Thursday, September 11, 2008

What makes 'Christian' music?

On Wednesday, George Strait won a Country Music Award nomination for best single for “I Saw God Today”. The songwriters were also nominated for song of the year. The poignant song about loss and faith spent two weeks at #1 on the country charts in May.

I happened to see Strait perform the song back in February, before the song was released on Strait’s album, Troubadour. (I didn’t tape it but someone else did).
I've been to church 
I've read the book 
I know he's here 
But I don't look 
Near as often as I should 
Yeah, I know I should 
His fingerprints are everywhere 
I just slowed down to stop and stare 
Opened my eyes and man I swear 
I saw God today.
Still this song — supposedly tied to the death of his daughter in 1986 — is far more explicitly religious than you’d hear in hip hop or (nowadays) even in pop.

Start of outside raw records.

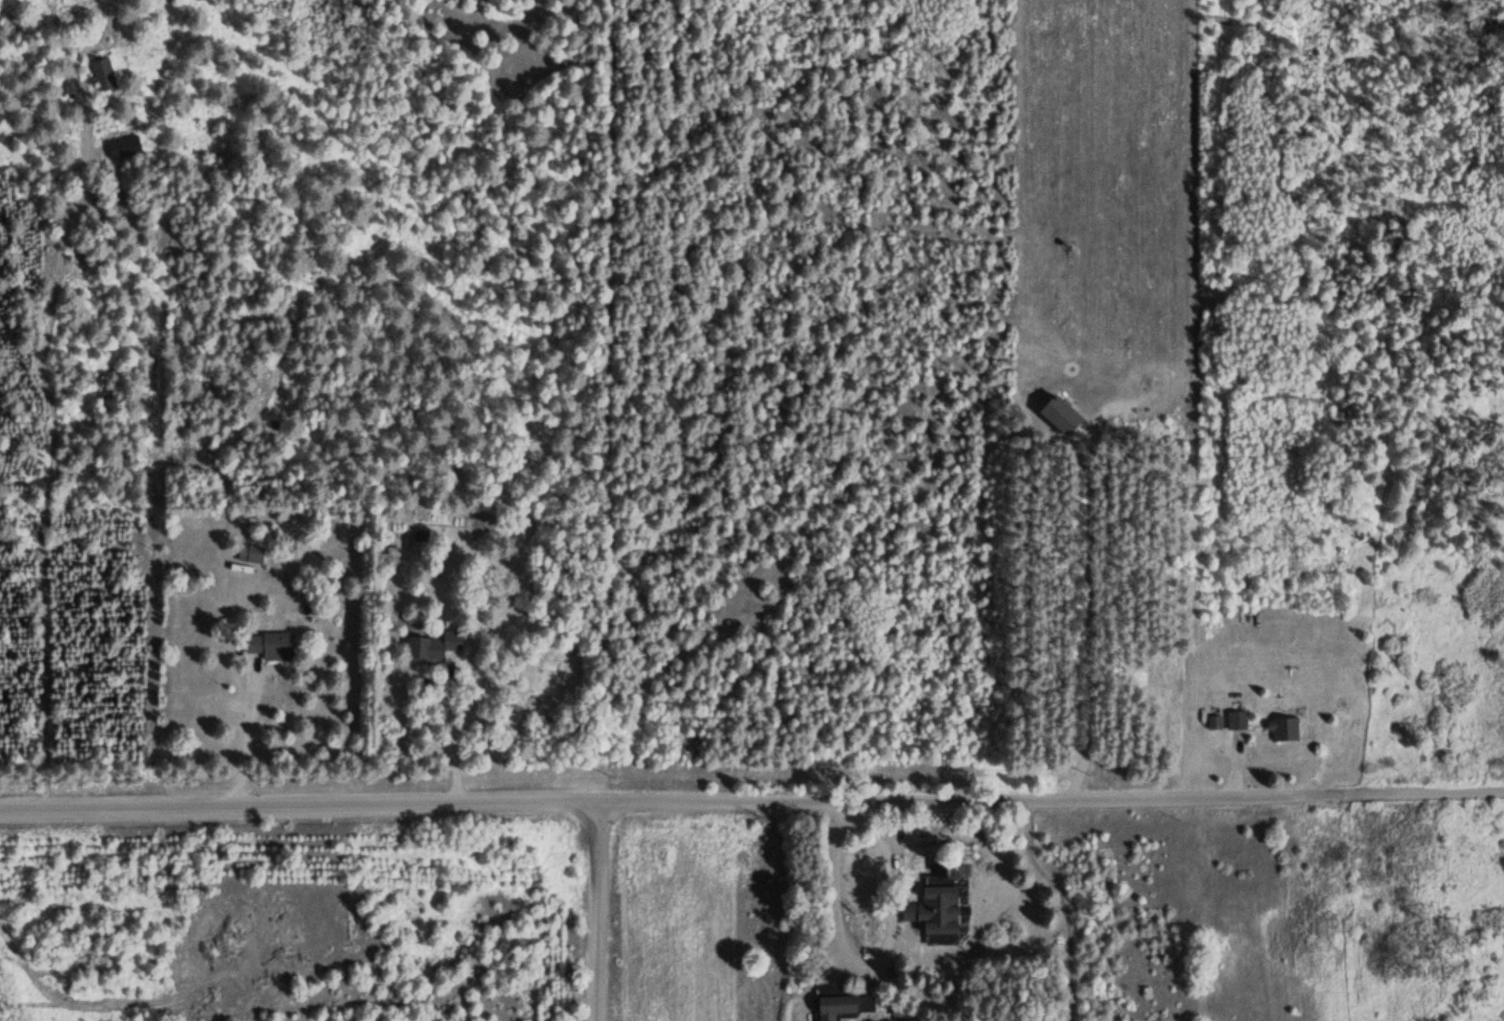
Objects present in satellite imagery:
building: (102, 75)
building: (122, 147)
building: (1363, 532)
building: (248, 552)
road: (48, 587)
building: (738, 623)
building: (269, 644)
building: (432, 644)
building: (1236, 718)
building: (1282, 727)
road: (751, 800)
building: (1015, 827)
building: (933, 909)
road: (596, 911)
building: (842, 1005)

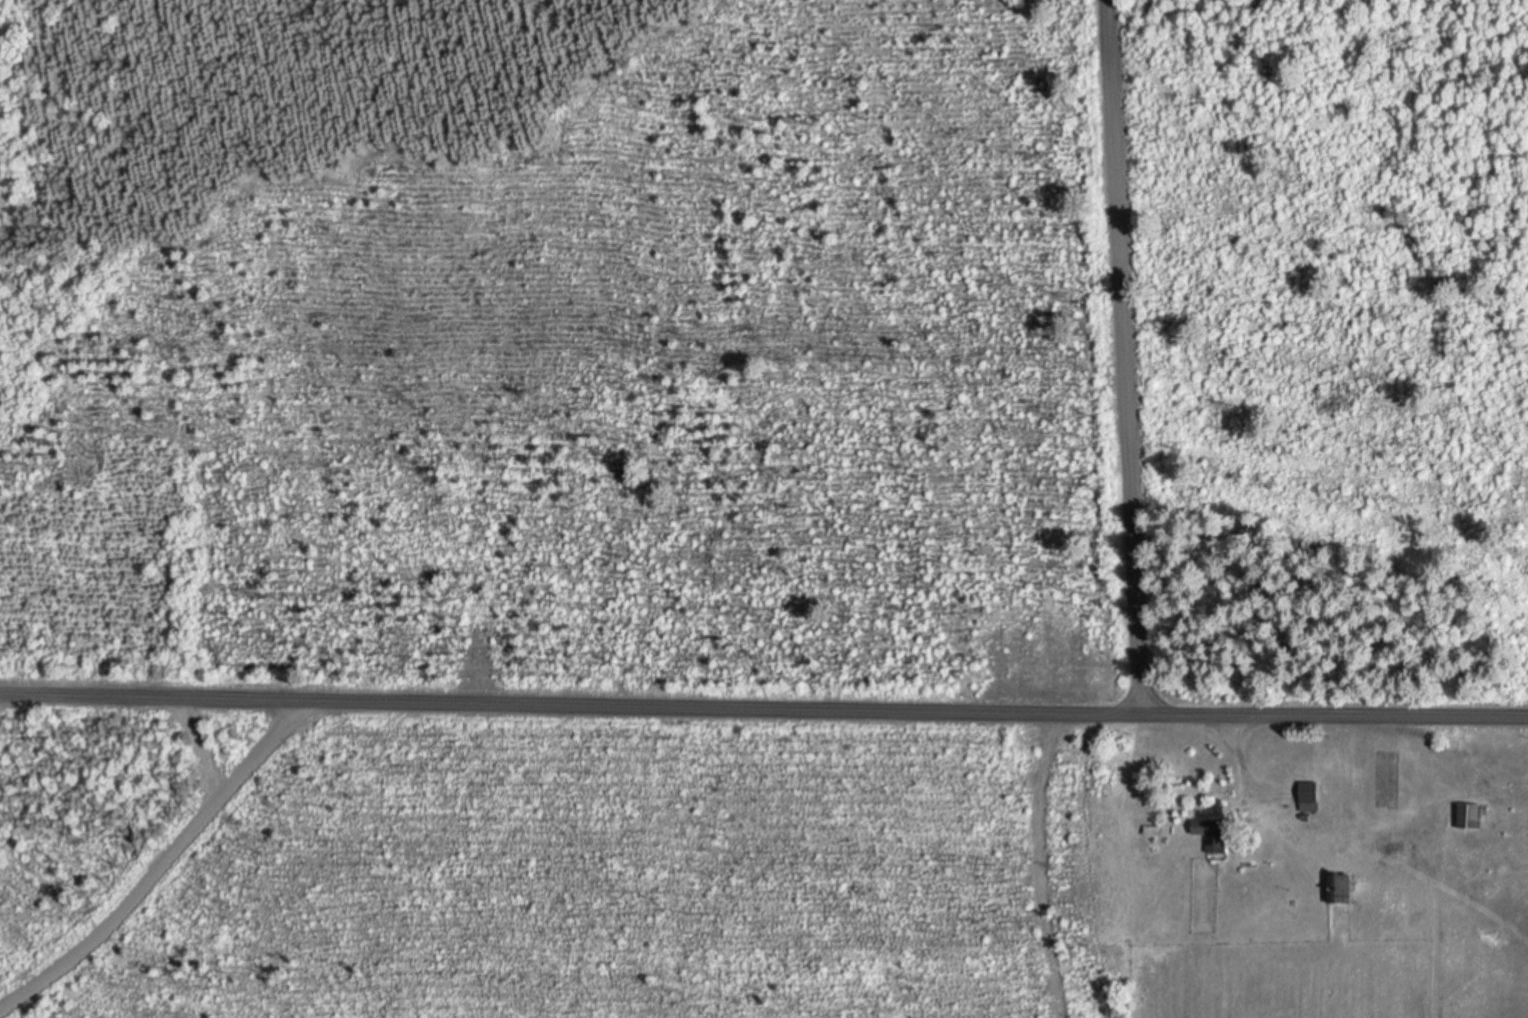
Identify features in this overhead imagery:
road: (1123, 359)
road: (763, 714)
building: (1312, 799)
building: (1474, 820)
building: (1213, 836)
road: (160, 869)
building: (1342, 891)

So my question — how is this different than CCM? Is the music enough to make it not qualify than CCM? If you read the lyrics and didn’t have the music, would it seem consistent with some of the less salvation-oriented CCM songs.

Some argue that country music reflects the theology of rural white Southern Protestants. (See, for example, Redneck Liberation: Country Music As Theology).

Given this, other than the pedal steel, how is popular (country) music with vaguely Christian lyrics different from popular (pop) music with vaguely Christian lyrics?